アルバム1曲目“Show Me Some Affection”はイントロから飛び出すSlide Guitarが最高。躍動するリズム隊にのってMasonのVocalは勿論、Fluteソロや男女Chorus、Hammondソロも気持良すぎ。
お得意の12弦ギターのイントロからご機嫌な“Get Ahold On Love”。
Pedal Steel Guitarの響きがイイ感じの“Every Woman”。こういう米国Country流儀のナンバーでもMasonの味わい深い。ギター・ソロも歌ってますな。
Bay area出身のSongwriterであるLane Tietgen作のSoul色濃い“It Can't Make Any Difference To Me”は引き締まったリズム隊が良い。TietgenはFinniganが在籍していたThe Jerry Hahn Brotherhoodに楽曲を提供していた人物である。

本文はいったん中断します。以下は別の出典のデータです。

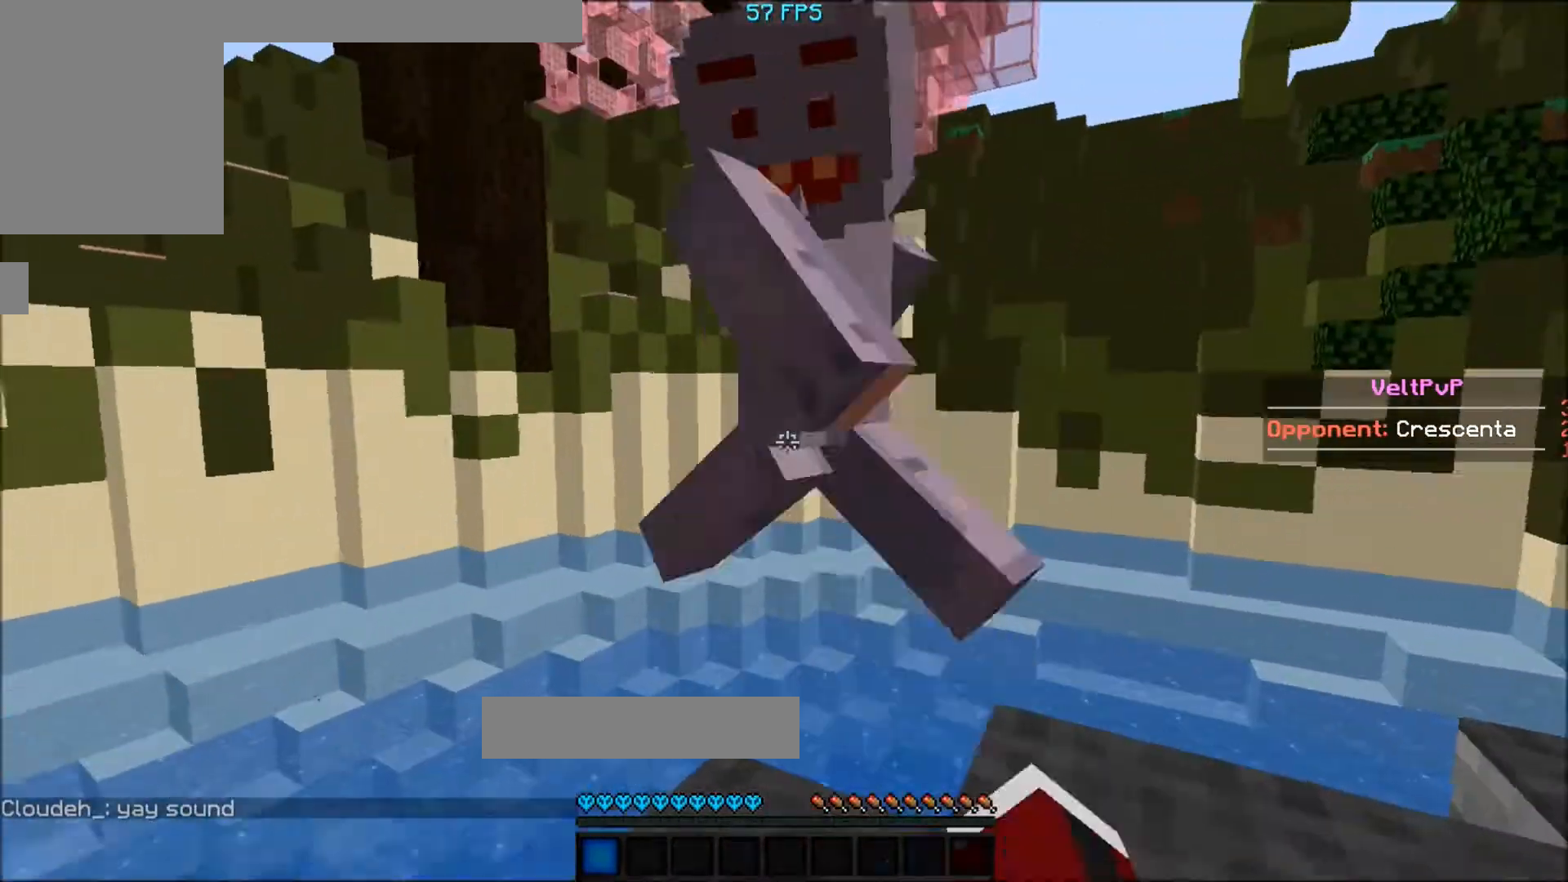
{"keys": ["w"], "events": [[100, "w", "down"], [234, "w", "up"], [300, "w", "down"]]}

Bob Dylanの“All Along The Watchtower”。Masonも参加したJimii HendrixのCoverが有名だが、JimiがDylanのこの曲を初めて聴いたのはMasonと一緒にいた時である。
A Cappella Chorusで始まるSam Cookeの“Bring It On Home To Me”。SoulfulなVocalとChorus、Bluesyなギターが素晴らしい。
“Harmony & Melody”はこの時期のMasonらしい伸びやかで開放的なナンバー。ChorusやJim Kruegerのギター・ソロもイイ感じ。
LyricalなArpeggioで始まる“Relation Ships”。Masonらしい英国的な抒情と米国的な大らかさが感じられるナンバーで12-String Acoustic GuitarとHammondが効果的。後半のHammondソロとバックでうねりまくるベースが最高。
アルバム最後を飾るのは“You Can't Take It When You Go”。これまたHammondソロがカッコイイ。そしてギター・ソロも渋い。Nick DeCaroらしからぬ精細さを欠いたStringsだけがチョイと残念だが、後半ガンガン盛り上がっていくところは流石。